Okay, so here are my conclusions (in no particular order)

  • Once you start counting them, the number of interruptions is quite surprising – I work from home so my interruptions included:
    – The family – “what do we want for lunch?”, “where did you put the scissors?”, “can you help move the sofa for a video call…”
    – Deliveries – in one 5 minute period 2 separate deliveries and the postman wanting to know whether I’d found the delivery he’d left in the box that morning…
    – The cat – “tickle me”; “feed me”, “no, not that food, the other food”, “I’ve been out for a pee, can I tell you about it?…”
    – Email and discord notifications – This was the only one under my control so I turned them off!

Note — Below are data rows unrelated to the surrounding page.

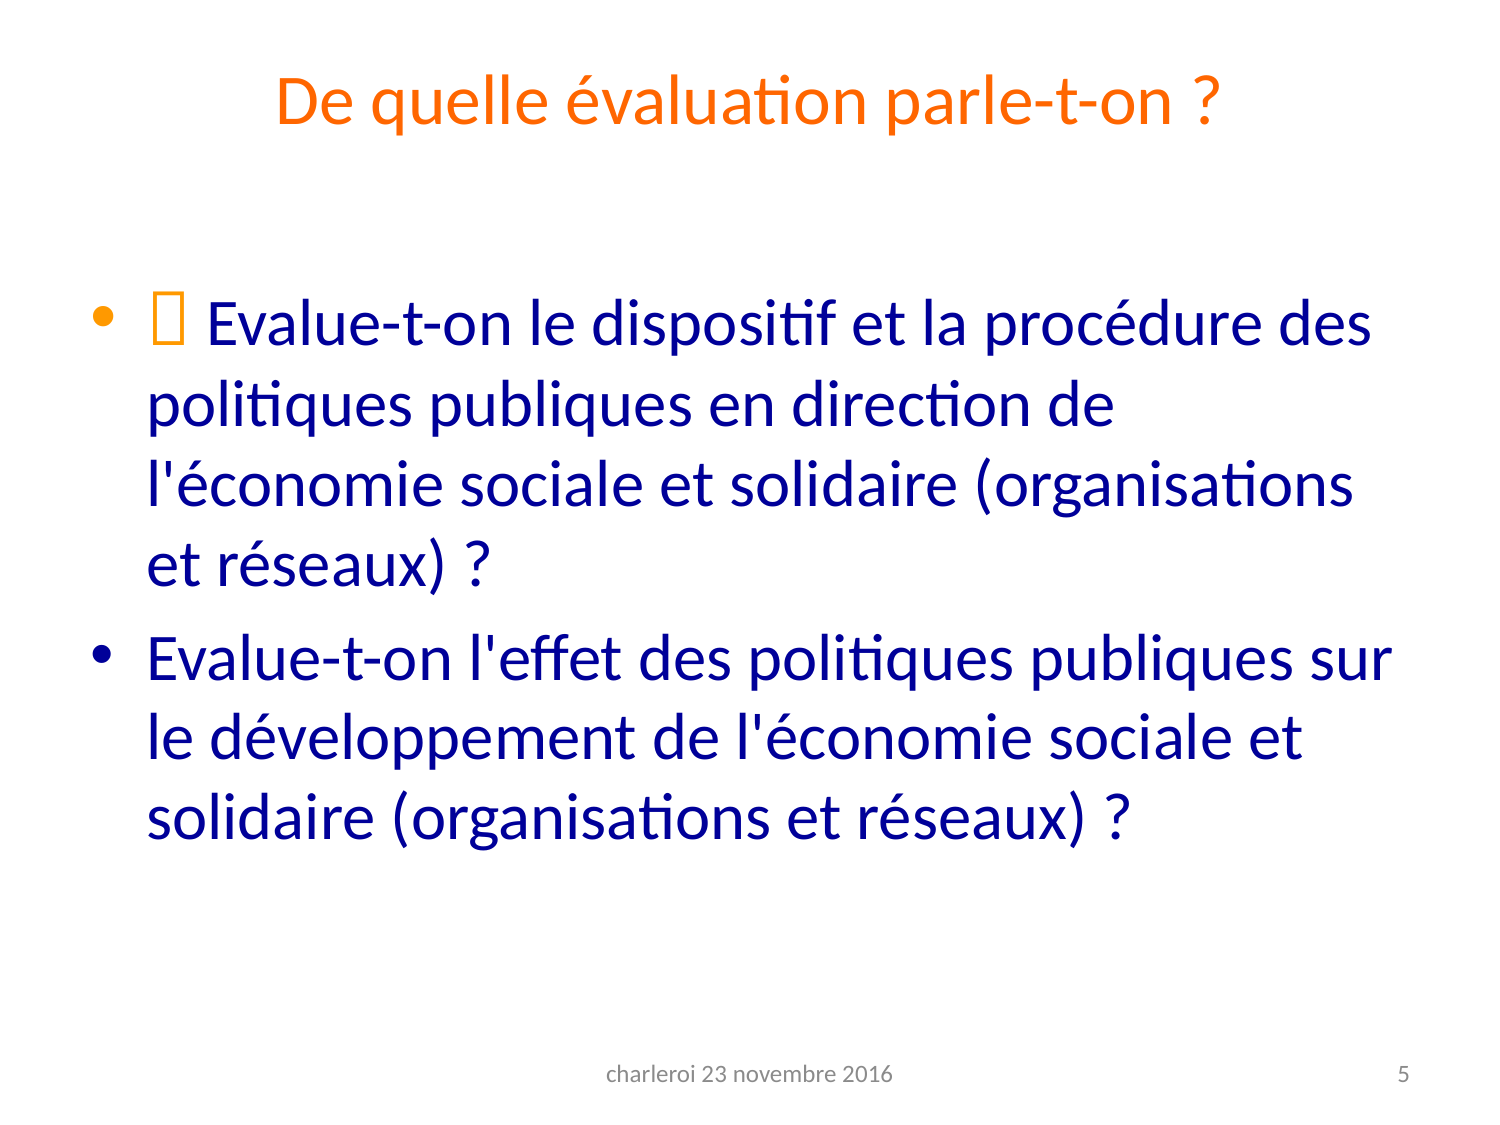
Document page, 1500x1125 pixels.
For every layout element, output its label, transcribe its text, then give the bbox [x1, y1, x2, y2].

slide_number 5 [1074, 1042, 1425, 1103]
list  Evalue-t-on le dispositif et la procédure des politiques publiques en direction de l'économie sociale et solidaire (organisations et réseaux) ? Evalue-t-on l'effet des politiques publiques sur le développement de l'économie sociale et solidaire (organisations et réseaux) ? [75, 262, 1425, 1005]
footer charleroi 23 novembre 2016 [512, 1042, 988, 1103]
title De quelle évaluation parle-t-on ? [75, 45, 1425, 233]
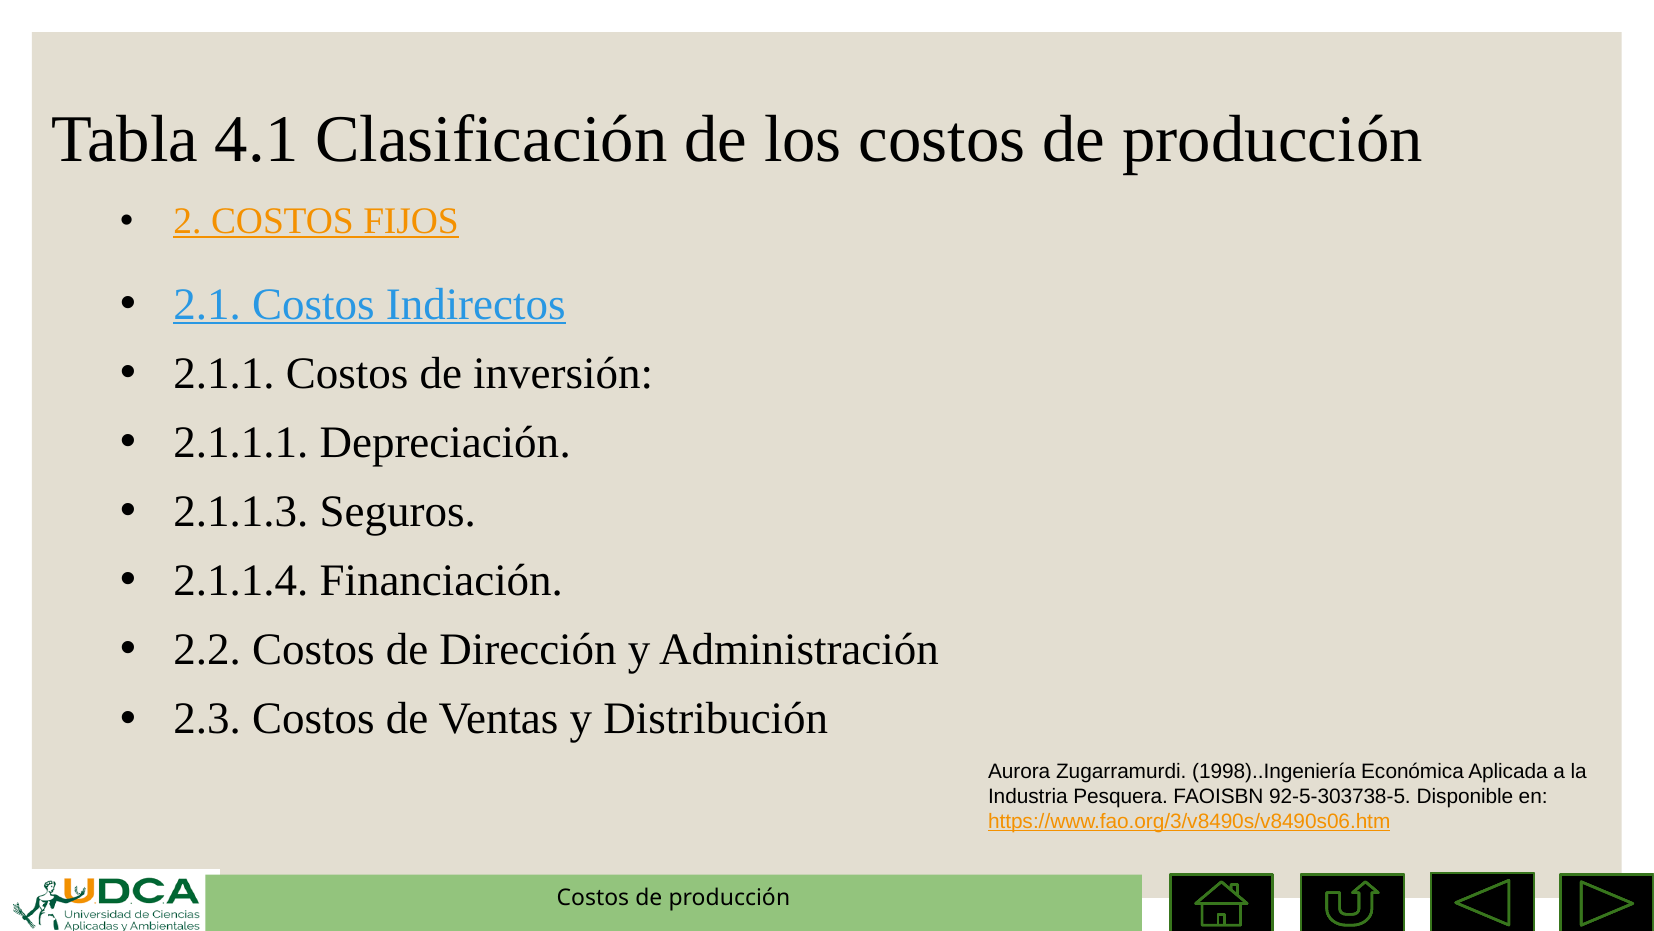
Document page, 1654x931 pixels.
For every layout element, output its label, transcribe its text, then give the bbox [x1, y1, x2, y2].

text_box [0, 868, 1654, 931]
title Tabla 4.1 Clasificación de los costos de producción [0, 44, 1477, 236]
list 2. COSTOS FIJOS 2.1. Costos Indirectos 2.1.1. Costos de inversión: 2.1.1.1. Depreciación. 2.1.1.3. Seguros. 2.1.1.4. Financiación. 2.2. Costos de Dirección y Administración 2.3. Costos de Ventas y Distribución [102, 201, 1477, 746]
text_box Aurora Zugarramurdi. (1998)..Ingeniería Económica Aplicada a la Industria Pesquera. FAOISBN 92-5-303738-5. Disponible en: https://www.fao.org/3/v8490s/v8490s06.htm [973, 750, 1654, 867]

  • Accepting that it is OK to take regular, short breaks is a good thing, setting a timer for them is even better
  • Understanding the size of tasks and listing everything that I needed to do was really, really helpful
  • Even if I only had a few minutes there was usually something useful I could find to do, and complete
  • Knowing that I was making progress on the big tasks was good, even if I didn’t manage the full tomato
  • Crossing completed tasks off the list gives you a warm feeling!

So, in summary, I think that trying to strictly follow the Pomodoro technique only really works if you are fully in control of your time for substantial parts of the day; but understanding the size of the tasks facing you, and being able to make progress against them in small increments is really helpful.